Date: February 19, 2009 (Thursday)
Time: 4:45pm (refreshment starts at 4:30pm)
Place: 202 ECEC, NJIT
About the Presenter:
Alexander C. Loui obtained his B.A.Sc. (Honors), M.A.Sc, and Ph.D. all in Electrical and Computer Engineering from the University of Toronto, Canada. In 1990, he joined Bellcore as a Member of Technical Staff working on audiovisual compression and VOD technologies. He joined Kodak Research Labs in 1996. Since then he has led and contributed to pioneering research on digital image management including event detection, auto-albuming algorithms, and multimedia composition systems. His research interests span the areas of semantic content understanding, multimedia indexing and retrieval, intelligent systems, and video communications. He has been an associate editor of the IEEE Transactions on Multimedia, IEEE Transactions on Circuits and Systems, and SPIE Journal of Electronic Imaging. He was Chair (2005) of the Rochester Chapter of IEEE Signal Processing Society. He has been the Vice Chair (2009) and Treasurer (2007-08) of the IEEE Rochester Section. He is a Kodak Distinguished Inventor (with over 50 granted and pending patents), and a Fellow of IEEE “for contributions to digital image content management systems.”
About the Talk:
The increase popularity of smart media devices and social networking has led to an explosion in the amount of digital media content being created. This has resulted in large personal and public multimedia databases in which it has become increasingly difficult to retrieve specific content and browse the large collections. Current content management systems only provide simple browsing and navigation capability based on manual annotations, which severely limits the search and other advanced functionality. Our research is focused on semantic content understanding and analysis to enable easy browsing, searching, composing, and sharing of content and personal memories. In this talk, I will describe some recent work on semantic event detection and image value indexing.

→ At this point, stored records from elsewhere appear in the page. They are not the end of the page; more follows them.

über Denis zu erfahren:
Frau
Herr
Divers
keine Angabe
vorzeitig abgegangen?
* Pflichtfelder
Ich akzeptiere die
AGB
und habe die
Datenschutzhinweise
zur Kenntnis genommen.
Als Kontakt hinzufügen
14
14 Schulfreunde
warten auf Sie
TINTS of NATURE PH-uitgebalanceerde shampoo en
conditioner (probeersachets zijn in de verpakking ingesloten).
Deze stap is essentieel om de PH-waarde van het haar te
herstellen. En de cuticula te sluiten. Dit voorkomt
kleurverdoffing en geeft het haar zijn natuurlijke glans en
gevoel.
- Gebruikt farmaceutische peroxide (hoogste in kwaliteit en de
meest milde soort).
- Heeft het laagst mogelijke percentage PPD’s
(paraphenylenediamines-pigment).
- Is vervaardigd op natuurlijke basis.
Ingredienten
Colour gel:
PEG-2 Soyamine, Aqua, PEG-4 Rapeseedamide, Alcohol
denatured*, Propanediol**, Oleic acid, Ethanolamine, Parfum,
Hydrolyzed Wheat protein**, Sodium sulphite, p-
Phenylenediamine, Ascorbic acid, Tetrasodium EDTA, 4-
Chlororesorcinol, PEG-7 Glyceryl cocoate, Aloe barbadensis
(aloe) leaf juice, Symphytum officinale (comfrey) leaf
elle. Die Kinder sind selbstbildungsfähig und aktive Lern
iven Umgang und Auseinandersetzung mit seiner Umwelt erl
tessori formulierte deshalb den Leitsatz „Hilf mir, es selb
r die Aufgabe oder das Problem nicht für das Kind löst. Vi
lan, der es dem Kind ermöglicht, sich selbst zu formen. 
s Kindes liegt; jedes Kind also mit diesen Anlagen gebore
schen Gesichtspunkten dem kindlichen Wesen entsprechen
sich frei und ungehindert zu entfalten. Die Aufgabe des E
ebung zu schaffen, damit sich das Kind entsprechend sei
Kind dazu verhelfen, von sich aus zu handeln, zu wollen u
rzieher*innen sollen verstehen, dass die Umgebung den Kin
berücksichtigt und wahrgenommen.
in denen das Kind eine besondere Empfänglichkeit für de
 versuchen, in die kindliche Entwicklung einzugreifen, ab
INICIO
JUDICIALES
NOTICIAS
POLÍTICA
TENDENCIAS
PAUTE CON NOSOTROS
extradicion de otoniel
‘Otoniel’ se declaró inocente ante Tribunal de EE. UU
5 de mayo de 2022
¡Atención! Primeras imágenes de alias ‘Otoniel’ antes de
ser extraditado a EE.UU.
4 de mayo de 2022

We propose a novel semantic event detection approach by considering an event-level Bag-of-Features (BOF) representation to model typical consumer events. Based on this BOF representation, semantic events are detected in a concept space instead of the original low-level visual feature space. There are two advantages to our approach: we can avoid the sensitivity problem by decreasing the influence of difficult or erroneous images or videos in measuring eventlevel similarity; also we can utilize the power of higher-level concept scores in describing semantic events. The ability to automatically assess image characteristics is another important function for content management, building photo albums, and retrieval of specific visual content. We proposes a novel approach to assess and rate images based on multidimensional characteristics including image quality, social relationships, aesthetic quality, important events, and usage. This new approach provides additional flexibility for end user applications that utilize different aspects of image characteristics. Specifically, we describe a method for assessing image quality based upon technical characteristics of the image, and for predicting the significance of an image based upon the people portrayed in the image.
Note: All MS thesis and PhD dissertation (proposal) defense are counted towards ECE791.